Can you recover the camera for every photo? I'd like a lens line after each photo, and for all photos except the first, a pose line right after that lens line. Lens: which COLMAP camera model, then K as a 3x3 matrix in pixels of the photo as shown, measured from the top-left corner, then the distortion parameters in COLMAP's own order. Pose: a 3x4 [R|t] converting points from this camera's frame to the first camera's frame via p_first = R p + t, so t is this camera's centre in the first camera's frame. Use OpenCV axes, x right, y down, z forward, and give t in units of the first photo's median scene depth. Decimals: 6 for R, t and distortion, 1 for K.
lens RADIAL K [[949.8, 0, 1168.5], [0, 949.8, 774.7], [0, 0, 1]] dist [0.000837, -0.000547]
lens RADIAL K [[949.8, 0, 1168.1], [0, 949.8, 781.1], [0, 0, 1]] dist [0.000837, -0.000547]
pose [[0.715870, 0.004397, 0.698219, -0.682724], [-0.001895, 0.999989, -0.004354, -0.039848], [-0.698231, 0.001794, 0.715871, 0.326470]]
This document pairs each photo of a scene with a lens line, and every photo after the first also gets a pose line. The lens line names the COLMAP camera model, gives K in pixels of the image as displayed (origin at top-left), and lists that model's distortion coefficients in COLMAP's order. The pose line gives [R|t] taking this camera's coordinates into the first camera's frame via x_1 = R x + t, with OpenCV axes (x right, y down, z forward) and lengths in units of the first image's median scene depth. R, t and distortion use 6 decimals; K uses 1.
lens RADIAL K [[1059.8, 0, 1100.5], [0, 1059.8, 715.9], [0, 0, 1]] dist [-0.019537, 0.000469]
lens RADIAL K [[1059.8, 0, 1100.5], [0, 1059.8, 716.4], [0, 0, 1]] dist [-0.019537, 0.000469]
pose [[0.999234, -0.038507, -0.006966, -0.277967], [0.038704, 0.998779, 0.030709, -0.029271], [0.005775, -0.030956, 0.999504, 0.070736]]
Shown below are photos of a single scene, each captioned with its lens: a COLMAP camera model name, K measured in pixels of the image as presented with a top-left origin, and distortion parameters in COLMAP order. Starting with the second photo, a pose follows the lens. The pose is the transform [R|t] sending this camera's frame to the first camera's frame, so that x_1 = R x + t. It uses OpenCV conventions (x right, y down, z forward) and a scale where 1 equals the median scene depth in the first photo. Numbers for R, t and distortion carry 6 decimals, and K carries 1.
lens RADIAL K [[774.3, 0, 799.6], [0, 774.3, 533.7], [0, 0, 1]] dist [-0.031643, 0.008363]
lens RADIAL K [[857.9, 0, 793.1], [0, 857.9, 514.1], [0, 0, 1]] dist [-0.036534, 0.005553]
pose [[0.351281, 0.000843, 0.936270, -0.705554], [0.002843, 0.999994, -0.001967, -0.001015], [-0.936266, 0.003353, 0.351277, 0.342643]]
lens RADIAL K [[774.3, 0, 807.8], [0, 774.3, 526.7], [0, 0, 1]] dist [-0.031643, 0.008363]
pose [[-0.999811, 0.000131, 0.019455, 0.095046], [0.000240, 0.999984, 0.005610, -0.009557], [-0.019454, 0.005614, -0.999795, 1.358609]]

★ ★ ★ ★

Task details →
Transcribe the records above with every character unchanged.

Written response →
Can you recover the camera for every photo? I'd like a lens line after each photo, and for all photos except the first, a pose line right after that lens line. Lens: which COLMAP camera model, then K as a 3x3 matrix in pixels of the photo as shown, measured from the top-left corner, then the distortion parameters in COLMAP's own order. Pose: a 3x4 [R|t] converting points from this camera's frame to the first camera's frame via p_first = R p + t, so t is this camera's centre in the first camera's frame. Use OpenCV axes, x right, y down, z forward, and give t in units of the first photo's median scene depth. Decimals: 6 for R, t and distortion, 1 for K.
lens RADIAL K [[949.8, 0, 1168.5], [0, 949.8, 774.7], [0, 0, 1]] dist [0.000837, -0.000547]
lens RADIAL K [[949.8, 0, 1168.1], [0, 949.8, 781.1], [0, 0, 1]] dist [0.000837, -0.000547]
pose [[0.715870, 0.004397, 0.698219, -0.682724], [-0.001895, 0.999989, -0.004354, -0.039848], [-0.698231, 0.001794, 0.715871, 0.326470]]
This document pairs each photo of a scene with a lens line, and every photo after the first also gets a pose line. The lens line names the COLMAP camera model, gives K in pixels of the image as displayed (origin at top-left), and lists that model's distortion coefficients in COLMAP's order. The pose line gives [R|t] taking this camera's coordinates into the first camera's frame via x_1 = R x + t, with OpenCV axes (x right, y down, z forward) and lengths in units of the first image's median scene depth. R, t and distortion use 6 decimals; K uses 1.
lens RADIAL K [[1059.8, 0, 1100.5], [0, 1059.8, 715.9], [0, 0, 1]] dist [-0.019537, 0.000469]
lens RADIAL K [[1059.8, 0, 1100.5], [0, 1059.8, 716.4], [0, 0, 1]] dist [-0.019537, 0.000469]
pose [[0.999234, -0.038507, -0.006966, -0.277967], [0.038704, 0.998779, 0.030709, -0.029271], [0.005775, -0.030956, 0.999504, 0.070736]]
Shown below are photos of a single scene, each captioned with its lens: a COLMAP camera model name, K measured in pixels of the image as presented with a top-left origin, and distortion parameters in COLMAP order. Starting with the second photo, a pose follows the lens. The pose is the transform [R|t] sending this camera's frame to the first camera's frame, so that x_1 = R x + t. It uses OpenCV conventions (x right, y down, z forward) and a scale where 1 equals the median scene depth in the first photo. Numbers for R, t and distortion carry 6 decimals, and K carries 1.
lens RADIAL K [[774.3, 0, 799.6], [0, 774.3, 533.7], [0, 0, 1]] dist [-0.031643, 0.008363]
lens RADIAL K [[857.9, 0, 793.1], [0, 857.9, 514.1], [0, 0, 1]] dist [-0.036534, 0.005553]
pose [[0.351281, 0.000843, 0.936270, -0.705554], [0.002843, 0.999994, -0.001967, -0.001015], [-0.936266, 0.003353, 0.351277, 0.342643]]
lens RADIAL K [[774.3, 0, 807.8], [0, 774.3, 526.7], [0, 0, 1]] dist [-0.031643, 0.008363]
pose [[-0.999811, 0.000131, 0.019455, 0.095046], [0.000240, 0.999984, 0.005610, -0.009557], [-0.019454, 0.005614, -0.999795, 1.358609]]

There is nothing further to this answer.